B. Metodologi Penelitian
Penelitian
ini menggunakan pendekatan pendekatan yaitu pendekatan sejarah dan pendekatan sosial
politik dan ekonomi, sejarah adalah mengenai apa saja yang di pikirkan, di
katakan, di rasakan, dan di alami oleh manusia dalam bahasa metodologis bahwa
lukisan sejarah itu merupkan pengungkapan fakta mengenai apa, siapa, kapan,
dimana, dan bagaimana sesuatu itu bisa terjadi.[3]
Pendekatan sejarah di gunakan dalam penelitian ini untuk menjelaskan sisi
kronologis dari awal sampai akhir terjadinya gerakan social politik GAM di Aceh,
sisi kronologis yang akan di jelaskan adalah terbentuknya GAM di Aceh dan bagaimana politiknya, yang
mengiginkan keadilan dan kemerdekaan bagi provinsi Aceh.
Penelitian
ini juga menggunakan pendekatan sosial politik untuk bisa mendeskripsikan
mengenai sifat, dan pemikiran politik dari GAM, pendekatan politik di sini
merupakan ilmu yang dapat menjadikan sebuah sumber dari adanya gejala politik
dari GAM.
Dalam
penelitian ini, gejala social, politik dan ekonomi menjadi titik berat dari
timbulnya politik GAM, dengan bantuan ilmu dalam pendekatan penelitian yang di
lakukan ini akan menunjukan bagaimana terjadinya proses kekuasaan pemerintah
yang berujung pada munculnya GAM dan Gerakan social poliik yang di lakukan oleh
GAM.
Konsep
Dalam
sutu penelitian tentunya peneliti harus memiliki suatu konsep untuk menjadikan
suatu acuan dari setiap apa yang ingin di teliti, dalam penelitian ini saya mengabil
judul “ Gerakan Sosial Politik GAM di Aceh Tahun 1976-2005” dari dalam judul
penelitiann ini, konsep yang hurus di jelaskan adalah kata “ Social, Politik,
Ekonomi” dan “GAM”.
Kata
sosial berasal dari bahasa latin yaitu ’socius’ yang berarti segala sesuatu
yang lahir, tumbuh, dan berkembang dalam kehidupan bersama, Politik adalah sebuah
tahapan dimana untuk membentuk atau membangun posisi-posisi kekuasaan didalam
masyarakat yang berguna sebagai pengambil keputusan-keputusan yang terkait
dengan kondisi masyarakat, secara ilmiah Politik adalah seperangkat pengetahuan
tentang hakikat dan tujuan system politik, hubungan structural dan fungsional
dalam system tersebut.

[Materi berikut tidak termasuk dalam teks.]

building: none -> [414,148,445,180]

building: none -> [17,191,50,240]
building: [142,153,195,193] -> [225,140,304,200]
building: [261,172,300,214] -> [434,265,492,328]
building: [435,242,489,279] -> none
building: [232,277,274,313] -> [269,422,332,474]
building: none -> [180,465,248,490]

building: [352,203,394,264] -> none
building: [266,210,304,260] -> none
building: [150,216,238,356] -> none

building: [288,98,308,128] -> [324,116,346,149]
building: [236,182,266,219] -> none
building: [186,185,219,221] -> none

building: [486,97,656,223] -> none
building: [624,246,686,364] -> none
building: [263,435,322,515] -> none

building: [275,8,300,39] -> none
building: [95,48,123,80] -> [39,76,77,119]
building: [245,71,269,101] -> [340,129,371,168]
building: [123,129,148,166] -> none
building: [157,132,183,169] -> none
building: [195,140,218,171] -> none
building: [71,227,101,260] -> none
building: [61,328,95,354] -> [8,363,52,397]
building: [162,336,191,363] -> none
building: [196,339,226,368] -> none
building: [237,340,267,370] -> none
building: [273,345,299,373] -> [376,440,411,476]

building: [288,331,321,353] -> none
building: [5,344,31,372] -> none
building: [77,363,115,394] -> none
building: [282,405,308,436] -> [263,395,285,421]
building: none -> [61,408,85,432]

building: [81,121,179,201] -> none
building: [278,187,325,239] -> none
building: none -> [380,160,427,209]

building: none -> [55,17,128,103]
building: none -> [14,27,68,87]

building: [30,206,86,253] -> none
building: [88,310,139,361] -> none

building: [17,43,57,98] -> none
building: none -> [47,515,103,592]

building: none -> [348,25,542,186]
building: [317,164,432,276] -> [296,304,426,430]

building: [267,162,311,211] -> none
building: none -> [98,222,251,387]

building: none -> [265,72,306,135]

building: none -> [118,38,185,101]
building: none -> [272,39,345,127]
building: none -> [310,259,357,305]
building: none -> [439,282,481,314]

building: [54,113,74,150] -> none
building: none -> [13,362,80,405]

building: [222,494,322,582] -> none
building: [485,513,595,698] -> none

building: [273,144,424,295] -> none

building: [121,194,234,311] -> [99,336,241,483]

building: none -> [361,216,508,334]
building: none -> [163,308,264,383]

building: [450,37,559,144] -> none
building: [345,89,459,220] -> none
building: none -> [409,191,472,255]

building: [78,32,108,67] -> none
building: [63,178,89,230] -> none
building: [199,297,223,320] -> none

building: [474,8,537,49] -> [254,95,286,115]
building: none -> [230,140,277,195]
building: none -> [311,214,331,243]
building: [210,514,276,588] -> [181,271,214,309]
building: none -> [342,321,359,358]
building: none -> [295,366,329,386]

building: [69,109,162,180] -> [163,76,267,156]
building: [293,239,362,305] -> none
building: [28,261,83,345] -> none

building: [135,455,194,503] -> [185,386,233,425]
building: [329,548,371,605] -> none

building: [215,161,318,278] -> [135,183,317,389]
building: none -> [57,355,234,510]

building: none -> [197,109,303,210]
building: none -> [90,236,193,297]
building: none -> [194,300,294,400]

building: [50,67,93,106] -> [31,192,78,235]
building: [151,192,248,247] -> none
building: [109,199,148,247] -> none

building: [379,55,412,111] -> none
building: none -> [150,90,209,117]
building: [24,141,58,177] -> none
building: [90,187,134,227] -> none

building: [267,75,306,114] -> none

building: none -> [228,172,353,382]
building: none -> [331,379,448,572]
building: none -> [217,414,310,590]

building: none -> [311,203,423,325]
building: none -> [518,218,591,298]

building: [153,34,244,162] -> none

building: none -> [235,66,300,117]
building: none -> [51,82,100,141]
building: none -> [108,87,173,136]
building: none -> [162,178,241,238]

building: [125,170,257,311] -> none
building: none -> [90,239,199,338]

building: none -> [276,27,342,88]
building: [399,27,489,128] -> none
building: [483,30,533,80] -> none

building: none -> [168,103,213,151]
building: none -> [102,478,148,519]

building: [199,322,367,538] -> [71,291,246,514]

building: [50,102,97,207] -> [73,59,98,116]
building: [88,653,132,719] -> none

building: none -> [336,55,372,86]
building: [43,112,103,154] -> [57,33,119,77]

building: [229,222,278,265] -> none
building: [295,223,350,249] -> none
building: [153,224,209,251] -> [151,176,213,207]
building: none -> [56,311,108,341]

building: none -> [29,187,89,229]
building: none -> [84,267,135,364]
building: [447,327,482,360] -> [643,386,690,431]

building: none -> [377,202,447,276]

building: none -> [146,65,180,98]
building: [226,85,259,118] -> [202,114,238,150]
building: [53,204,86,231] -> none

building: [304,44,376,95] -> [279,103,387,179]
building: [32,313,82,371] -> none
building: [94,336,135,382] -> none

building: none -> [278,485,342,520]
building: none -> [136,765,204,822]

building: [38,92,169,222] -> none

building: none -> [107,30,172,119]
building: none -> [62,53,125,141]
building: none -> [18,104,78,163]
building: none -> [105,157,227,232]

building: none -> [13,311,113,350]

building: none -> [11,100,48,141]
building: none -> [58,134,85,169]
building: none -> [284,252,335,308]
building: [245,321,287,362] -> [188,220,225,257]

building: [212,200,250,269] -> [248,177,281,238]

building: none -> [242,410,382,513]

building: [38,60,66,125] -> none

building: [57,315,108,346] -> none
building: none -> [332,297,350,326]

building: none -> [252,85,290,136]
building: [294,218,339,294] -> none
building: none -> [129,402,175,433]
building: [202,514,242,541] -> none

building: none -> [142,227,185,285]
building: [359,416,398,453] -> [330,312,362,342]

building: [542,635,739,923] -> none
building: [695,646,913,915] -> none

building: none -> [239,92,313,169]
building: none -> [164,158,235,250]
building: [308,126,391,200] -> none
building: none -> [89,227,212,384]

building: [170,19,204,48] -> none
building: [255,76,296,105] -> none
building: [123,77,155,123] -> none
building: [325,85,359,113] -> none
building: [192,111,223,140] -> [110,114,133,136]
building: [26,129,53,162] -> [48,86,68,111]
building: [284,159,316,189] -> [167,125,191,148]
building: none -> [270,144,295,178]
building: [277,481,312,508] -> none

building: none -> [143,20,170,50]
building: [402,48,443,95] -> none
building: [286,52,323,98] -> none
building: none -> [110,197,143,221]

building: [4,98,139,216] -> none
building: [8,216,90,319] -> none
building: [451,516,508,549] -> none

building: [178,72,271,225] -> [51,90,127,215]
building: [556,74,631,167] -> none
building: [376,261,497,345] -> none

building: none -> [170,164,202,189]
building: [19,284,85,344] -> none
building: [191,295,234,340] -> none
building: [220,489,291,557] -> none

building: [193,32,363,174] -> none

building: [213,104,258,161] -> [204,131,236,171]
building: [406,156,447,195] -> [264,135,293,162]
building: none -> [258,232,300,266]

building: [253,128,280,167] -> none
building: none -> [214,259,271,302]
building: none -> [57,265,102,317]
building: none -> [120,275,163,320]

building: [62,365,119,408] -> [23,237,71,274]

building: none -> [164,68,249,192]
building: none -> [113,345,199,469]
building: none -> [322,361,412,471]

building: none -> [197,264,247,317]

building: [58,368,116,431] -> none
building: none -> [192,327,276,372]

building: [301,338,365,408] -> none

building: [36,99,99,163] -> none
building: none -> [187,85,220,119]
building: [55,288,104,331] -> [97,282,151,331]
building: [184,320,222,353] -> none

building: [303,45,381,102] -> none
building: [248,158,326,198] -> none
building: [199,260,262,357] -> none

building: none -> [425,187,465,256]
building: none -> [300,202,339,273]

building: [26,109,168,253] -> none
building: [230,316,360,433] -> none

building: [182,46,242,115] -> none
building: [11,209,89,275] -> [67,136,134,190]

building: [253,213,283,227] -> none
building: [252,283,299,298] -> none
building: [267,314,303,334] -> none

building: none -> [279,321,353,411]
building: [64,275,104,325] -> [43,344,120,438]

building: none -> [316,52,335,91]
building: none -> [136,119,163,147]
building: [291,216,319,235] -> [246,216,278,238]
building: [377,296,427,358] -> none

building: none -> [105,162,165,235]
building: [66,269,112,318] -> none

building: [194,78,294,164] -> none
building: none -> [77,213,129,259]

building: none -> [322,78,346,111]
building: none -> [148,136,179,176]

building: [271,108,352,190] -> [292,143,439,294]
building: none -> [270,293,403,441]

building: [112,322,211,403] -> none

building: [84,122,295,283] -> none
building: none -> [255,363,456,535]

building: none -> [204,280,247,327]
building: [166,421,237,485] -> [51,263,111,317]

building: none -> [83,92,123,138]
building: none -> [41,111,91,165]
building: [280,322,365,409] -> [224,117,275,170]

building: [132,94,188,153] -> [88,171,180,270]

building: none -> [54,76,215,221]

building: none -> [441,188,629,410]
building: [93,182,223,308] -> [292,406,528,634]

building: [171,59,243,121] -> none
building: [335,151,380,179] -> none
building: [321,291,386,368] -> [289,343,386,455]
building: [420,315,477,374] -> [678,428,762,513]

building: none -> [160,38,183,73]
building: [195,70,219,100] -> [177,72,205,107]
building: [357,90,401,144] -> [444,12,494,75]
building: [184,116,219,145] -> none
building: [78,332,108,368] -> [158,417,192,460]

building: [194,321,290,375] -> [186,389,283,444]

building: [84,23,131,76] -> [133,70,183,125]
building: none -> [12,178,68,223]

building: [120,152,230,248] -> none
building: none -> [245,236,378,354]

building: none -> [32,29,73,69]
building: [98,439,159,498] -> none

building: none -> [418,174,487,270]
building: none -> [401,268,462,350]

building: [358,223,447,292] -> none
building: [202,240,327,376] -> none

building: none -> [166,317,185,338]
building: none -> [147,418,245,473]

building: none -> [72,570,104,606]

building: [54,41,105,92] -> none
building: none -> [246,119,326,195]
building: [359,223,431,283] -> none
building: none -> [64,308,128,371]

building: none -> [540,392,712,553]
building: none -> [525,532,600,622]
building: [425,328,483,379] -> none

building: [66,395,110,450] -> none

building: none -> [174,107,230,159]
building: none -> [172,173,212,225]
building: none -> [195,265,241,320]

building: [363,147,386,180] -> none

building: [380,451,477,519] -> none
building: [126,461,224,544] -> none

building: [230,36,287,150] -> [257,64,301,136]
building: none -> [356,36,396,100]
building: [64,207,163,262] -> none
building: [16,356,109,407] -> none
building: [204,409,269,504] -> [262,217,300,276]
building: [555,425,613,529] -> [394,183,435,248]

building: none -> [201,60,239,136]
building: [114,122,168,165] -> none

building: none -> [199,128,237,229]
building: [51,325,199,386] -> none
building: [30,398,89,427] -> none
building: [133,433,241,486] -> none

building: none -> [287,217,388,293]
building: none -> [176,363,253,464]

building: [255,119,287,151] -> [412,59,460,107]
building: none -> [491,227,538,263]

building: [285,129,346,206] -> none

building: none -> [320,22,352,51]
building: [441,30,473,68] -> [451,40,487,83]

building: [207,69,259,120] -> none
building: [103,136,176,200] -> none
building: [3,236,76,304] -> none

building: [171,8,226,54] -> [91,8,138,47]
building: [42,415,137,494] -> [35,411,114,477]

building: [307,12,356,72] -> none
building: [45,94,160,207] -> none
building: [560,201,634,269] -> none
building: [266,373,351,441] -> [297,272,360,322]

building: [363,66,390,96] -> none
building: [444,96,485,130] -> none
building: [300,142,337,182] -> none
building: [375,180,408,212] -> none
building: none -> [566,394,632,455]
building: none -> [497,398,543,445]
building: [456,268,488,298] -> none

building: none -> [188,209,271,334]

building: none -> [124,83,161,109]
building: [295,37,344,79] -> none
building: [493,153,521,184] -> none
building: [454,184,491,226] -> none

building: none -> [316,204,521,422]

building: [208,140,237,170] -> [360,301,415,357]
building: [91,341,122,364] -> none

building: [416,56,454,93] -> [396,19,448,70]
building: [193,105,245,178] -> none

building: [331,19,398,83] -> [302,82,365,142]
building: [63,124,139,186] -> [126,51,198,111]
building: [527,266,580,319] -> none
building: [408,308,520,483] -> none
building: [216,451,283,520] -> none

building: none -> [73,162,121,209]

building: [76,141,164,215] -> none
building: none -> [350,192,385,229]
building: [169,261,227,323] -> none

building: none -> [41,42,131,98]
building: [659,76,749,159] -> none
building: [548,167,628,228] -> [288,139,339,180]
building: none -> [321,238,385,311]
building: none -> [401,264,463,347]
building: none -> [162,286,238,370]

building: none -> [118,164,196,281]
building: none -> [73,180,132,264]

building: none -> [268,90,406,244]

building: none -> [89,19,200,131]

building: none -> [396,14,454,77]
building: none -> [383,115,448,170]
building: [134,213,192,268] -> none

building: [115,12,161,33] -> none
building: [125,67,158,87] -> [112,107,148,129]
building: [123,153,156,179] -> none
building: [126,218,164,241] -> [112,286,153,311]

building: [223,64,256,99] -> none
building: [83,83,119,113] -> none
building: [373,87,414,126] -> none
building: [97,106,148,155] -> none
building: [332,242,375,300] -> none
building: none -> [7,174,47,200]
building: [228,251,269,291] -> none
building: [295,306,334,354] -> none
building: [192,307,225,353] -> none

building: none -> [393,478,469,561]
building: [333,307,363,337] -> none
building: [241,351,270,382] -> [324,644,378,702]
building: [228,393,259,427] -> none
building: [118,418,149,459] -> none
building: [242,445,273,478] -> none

Ekonomi adalah suatu studi mengenai individi individu
dan masyarakat membuat pilihan, denagan atau tanpa menggunakan uang, dengan
mengunakan sumber sumber daya yang terbatas tetapi dapat juga di gunakan dalam
berbagai cara untuk menghasilkann berbagai jenis barang dan jasa dan
mendistribusikannya untuk kebutuhan konsumsi sekarang dan di masa yang akan
datang.[4] Dan
GAM adalah sebuah Organisasi (yang dianggap separatis) yang memiliki tujuan
untuk memisahkan Aceh menjadi Negara sendiri yang masih melekat pada Negara
Indonesia karena negara Indonesia di anggap sebagai penjajah dan pemeras
kekayaan di alam Aceh.
Landasan Teori
Teori
politik dapat digunakan untuk menjelaskan kecenderungan integrasi dan
disintegrasi yang dialami oleh Sosial GAM termasuk dalam penelitian ini. Teori Sosial,
Politik dan Ekonomi mengasumsikan bahwa masyarakat terdiri dari beberapa
kelompok yang memiliki kepentingan satu sama lain. Mereka bersaing untuk
mewujudkan hasrat dan kepentingan mereka yang seringkali bermuara Terbentuknya
GAM di Aceh.
pada
akhirnya diberilah otonomi khusus untuk Aceh dan berujungnya perdamaian antara
GAM dengan RI. Maka terjadilah perubahan social politik dan ekonomi di Aceh,
dari daerahnya yang dulu mencekam menjadi daerah yang kondusif dan damai, dari
keterpurukan ekonomi dan politik menjadi maju dan terus berkembang dari
keterpurukan dan Masyarakat juga sudah bisa hidup bebas tanpa merasa tertindas
lagi .[5]
Metode Penelitian
Metode
penelitian yang digunakan dalam penelitian ini merupakan metode penelitian
sejarah yang meliputi empat tahap yaitu heuristik, kritik, interpretasi, dan
historiografi.
Adapun
maksud dari empat tahapan tersebut dijelaskan sebagai berikut:
1.
Heuristik
atau tahap pengumpulan data yang berhubungan dengan topik penelitian. Dalam
tahap ini dilakukan pengumpulan sumber dari berbagai buku dan metode wawancara terkait dengan
pengumpulan data tersebut.
2. Kritik atau verifikasi merupakan tahap untuk menguji dan
menganalisa data secara kritis untuk mendapatkan data yang otentik.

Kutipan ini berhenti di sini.